I released another project, a free web app, called MyPost (
[https://mypost.io](https://mypost.io) ) that was really a test to see if
people would even use something I created. With over 3000 posts created and
worldwide use, I'd say it taught me a lot but gave me confidence to know that
people actually would use the things I build.

These were easy to launch as I really didn't feel any pressure to "make sure
everything worked 100%" and even sometimes I catch things broken.. and I just
fix them, and no one complains. I think I may have had one person just let me
know that something wasn't working correctly, but for the most part, I don't
feel any pressure in knowing that these two projects have their minor issues.
It also helps that both are free to visit and use.

However, lately since I'm working on projects that I actually charge for, I
fear the launch.

My fear is not really the launch itself, but the fact that: What if I launch
it and there are a ton of errors while live? What if I launch it and not a
single person signs up? What if everyone hates it? Although I have done my
best to test and test and even got other people to help with beta testing and
there are no major issues, I still have that fear of that one error that we
all didn't catch that is going to wreck me and cause me to be a failure.

I am nearly done with all my testing enough to say: Let me just go for it, at
least, get friends and acquaintances to use it before I go completely public
with it. I just keep convincing myself to move forward: I want to turn these
side projects into a business and make a living off of them.
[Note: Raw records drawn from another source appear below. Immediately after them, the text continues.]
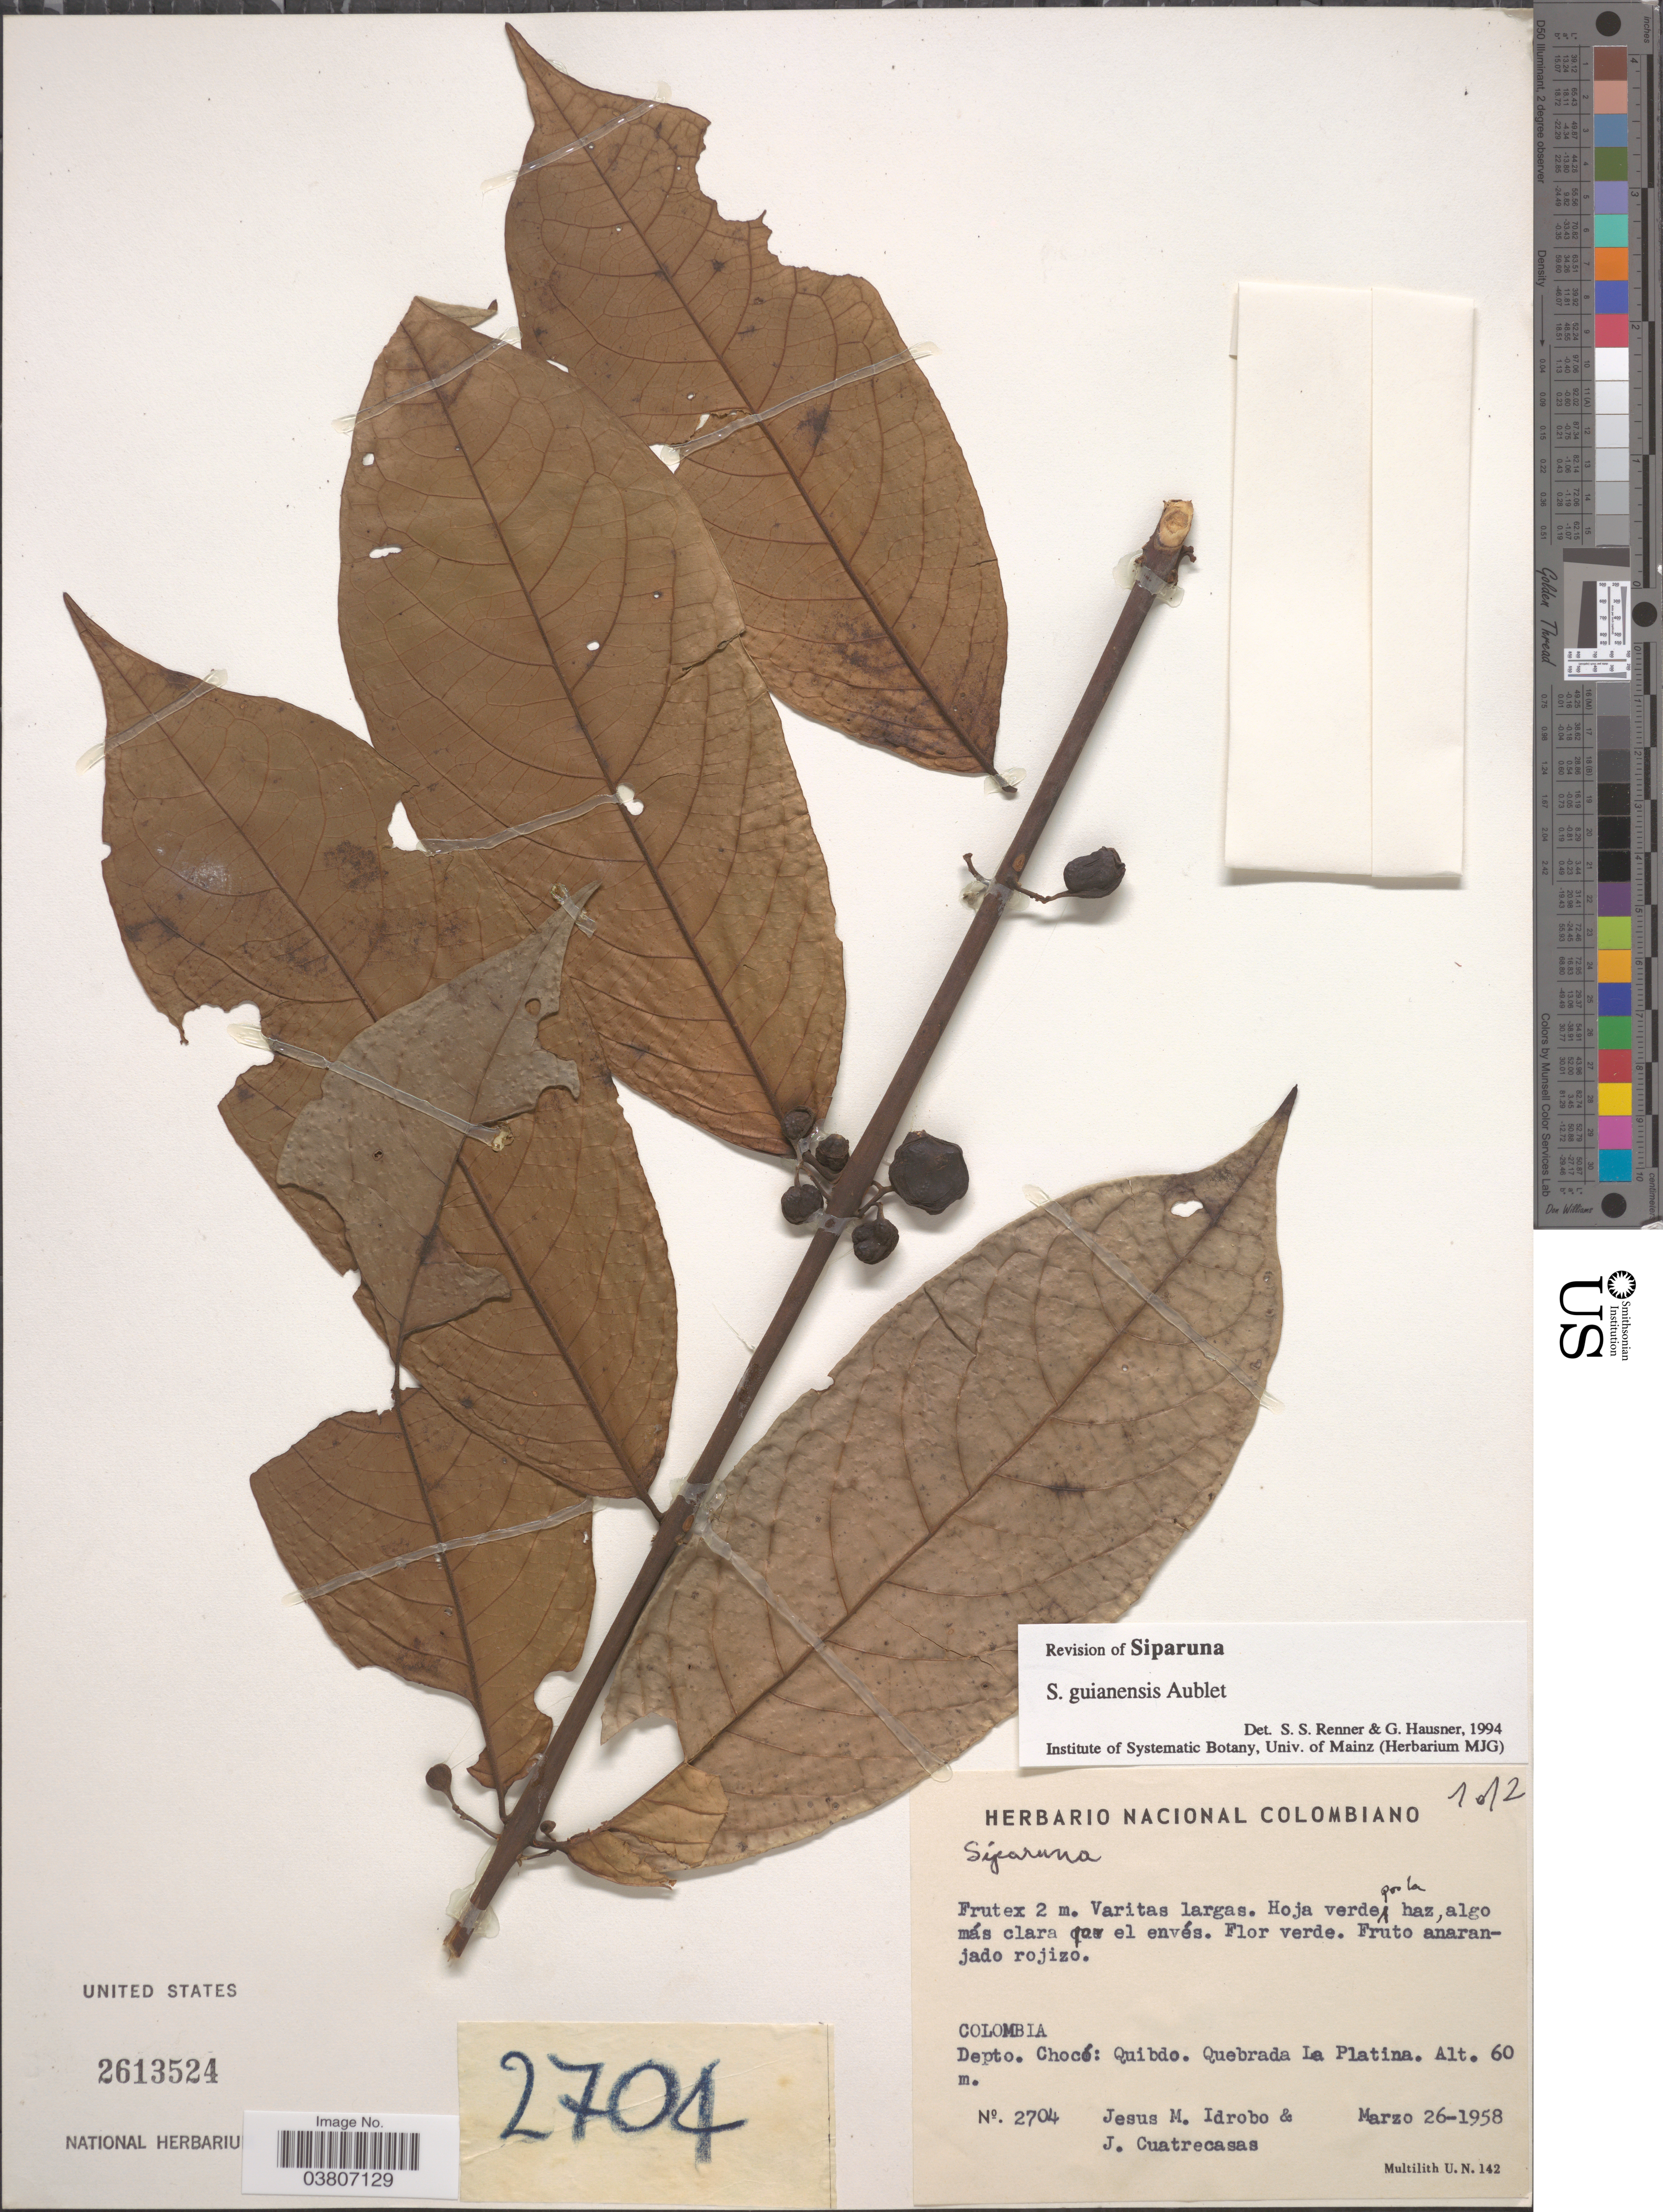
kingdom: Plantae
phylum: Tracheophyta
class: Magnoliopsida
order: Laurales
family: Siparunaceae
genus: Siparuna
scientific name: Siparuna guianensis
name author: Aubl.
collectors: J. M. Idrobo & J. Cuatrecasas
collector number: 2704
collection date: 1958-03-26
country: Colombia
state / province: Chocó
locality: Depto. Chocó: Quibdo. Quebrada La Platina.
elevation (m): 60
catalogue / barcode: US 2613524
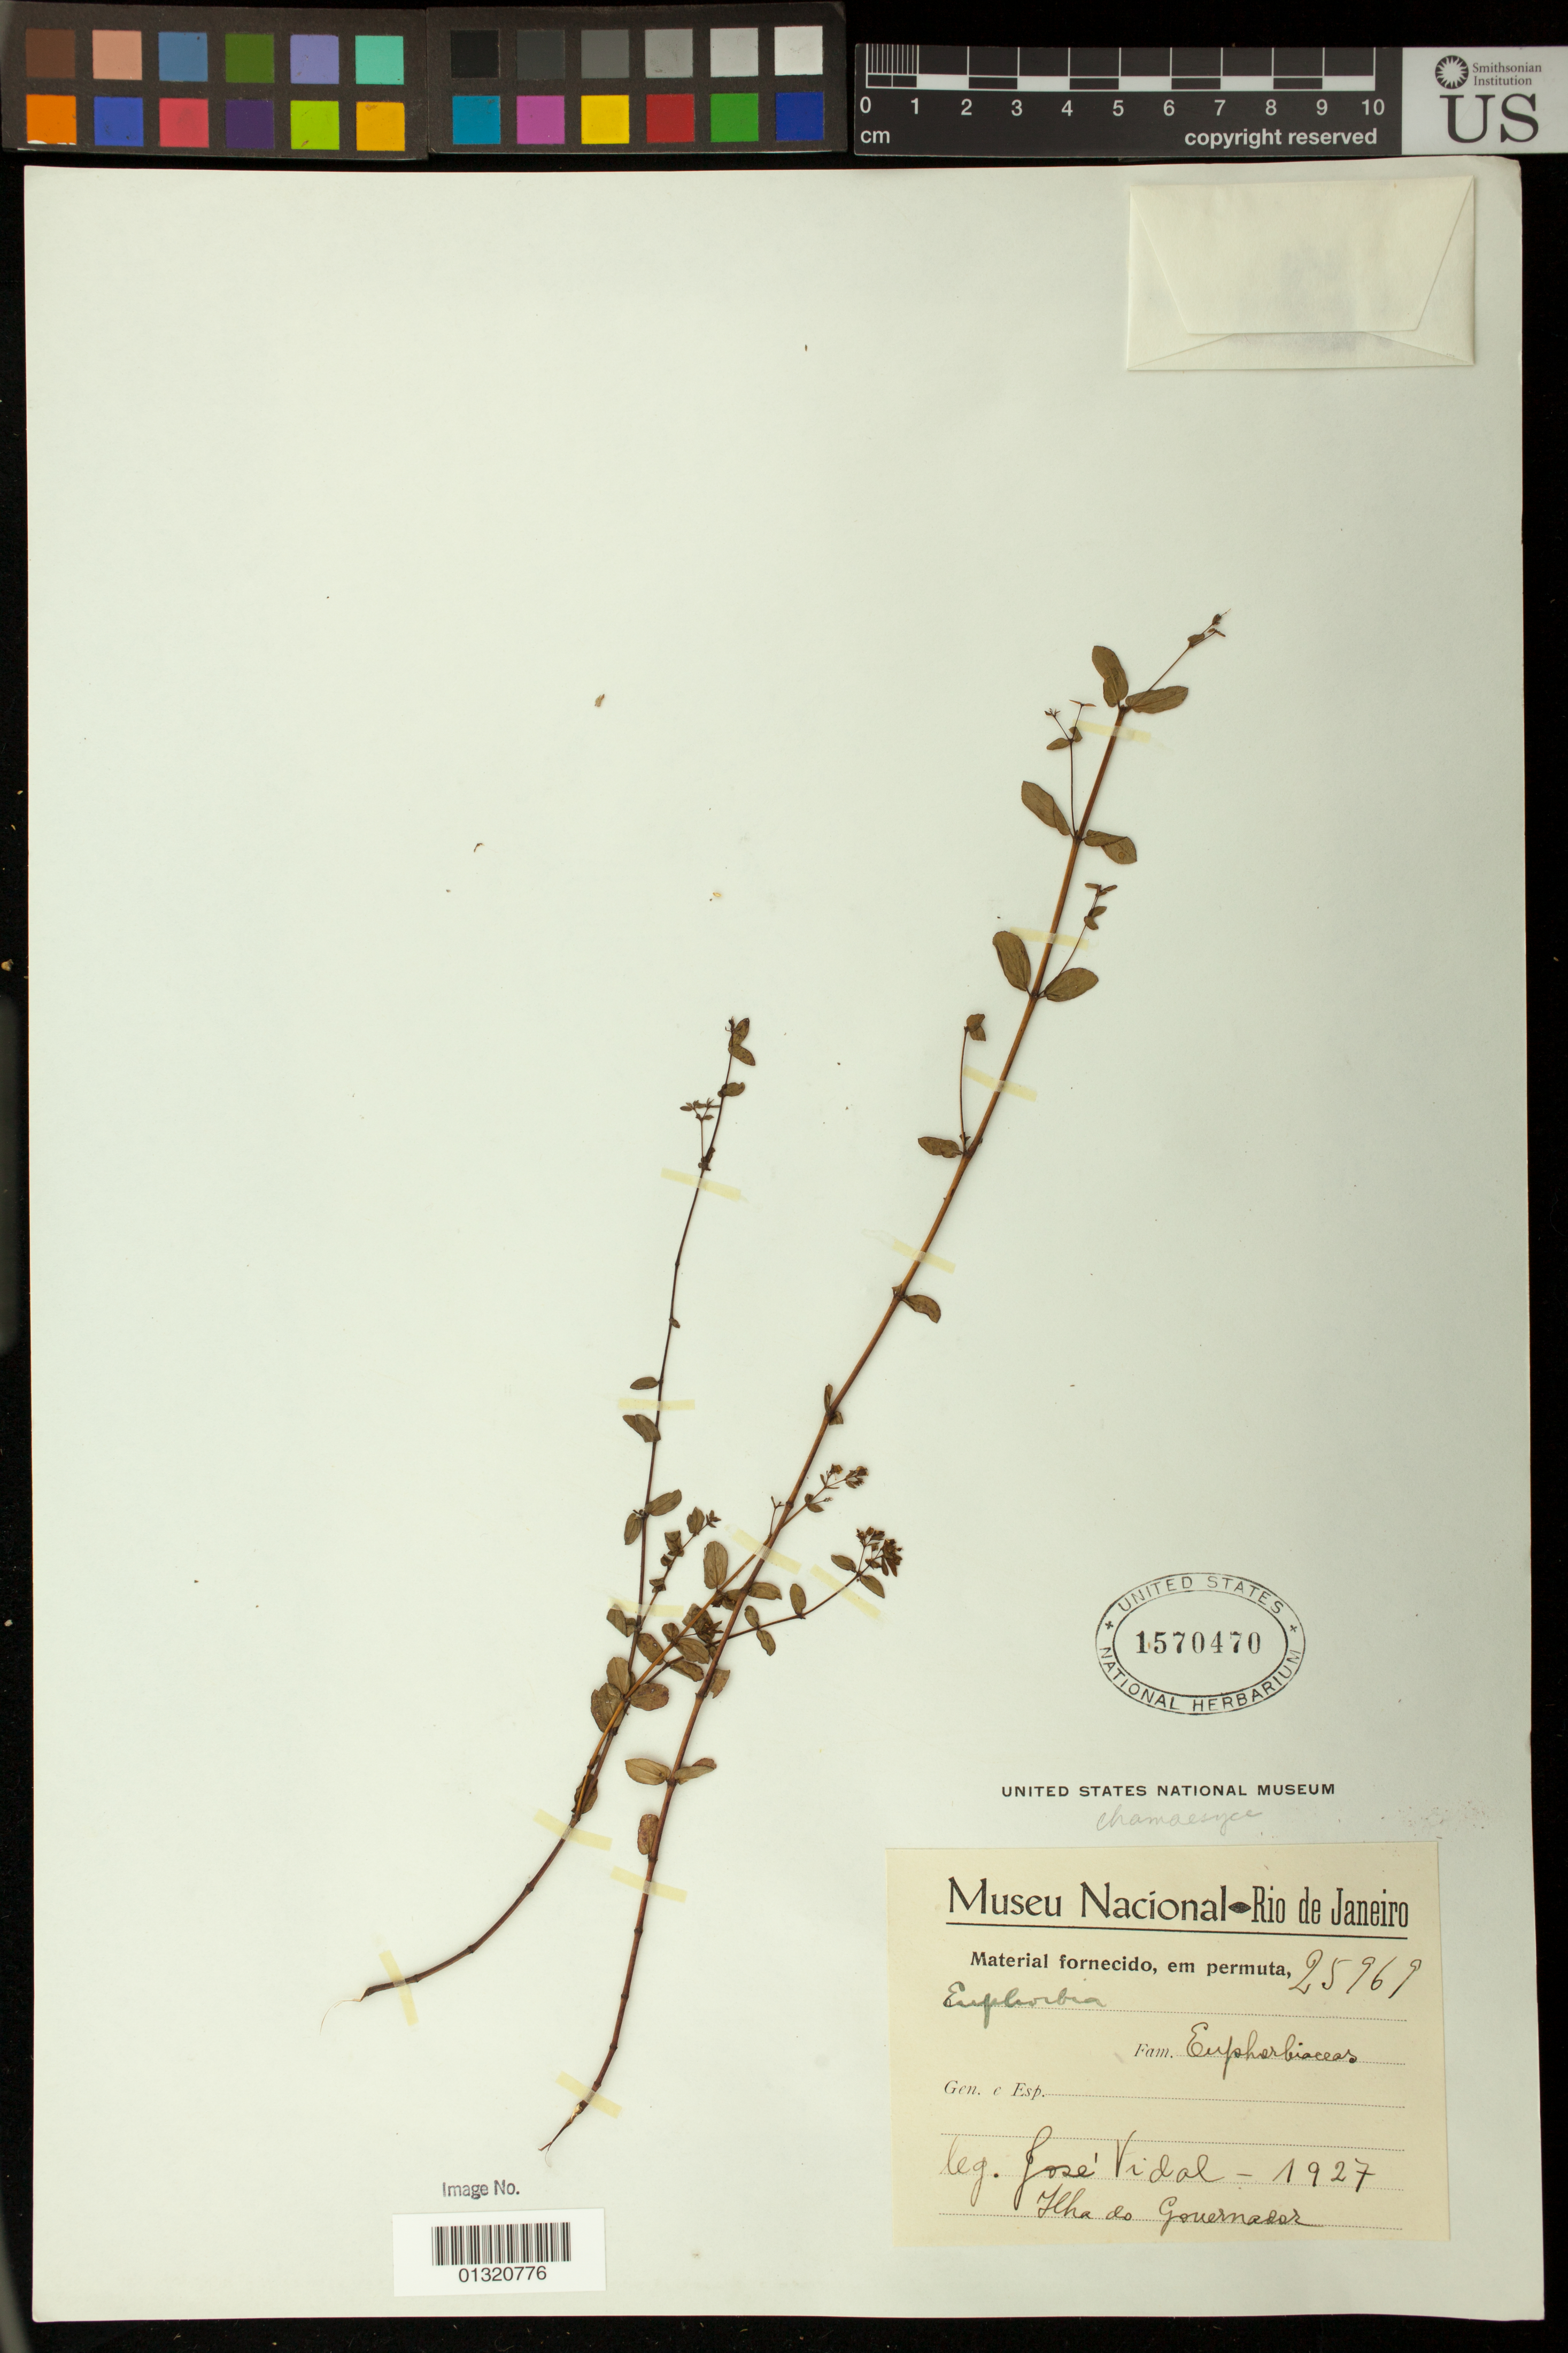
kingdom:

That is what
keeps me going. If I don't, someone else will.

KEEP GOING MAN! KEEP GOING! YOU CAN DO THIS! YOU GOT THIS! DON'T LOSE HOPE!

There may be failure, but if you never launch it, than how will you ever know?
Besides, failure always tends to eventually lead to success. With every thing
you do, you are constantly learning. Now you and I .. we just have to learn to
have that confidence in ourselves to know that our products aren't that bad at
all.. and other people may find them useful. If anything, at least we find our
own products useful.

Good luck. Just know.. there are others out there... like me, who are going
through exactly what you are going through.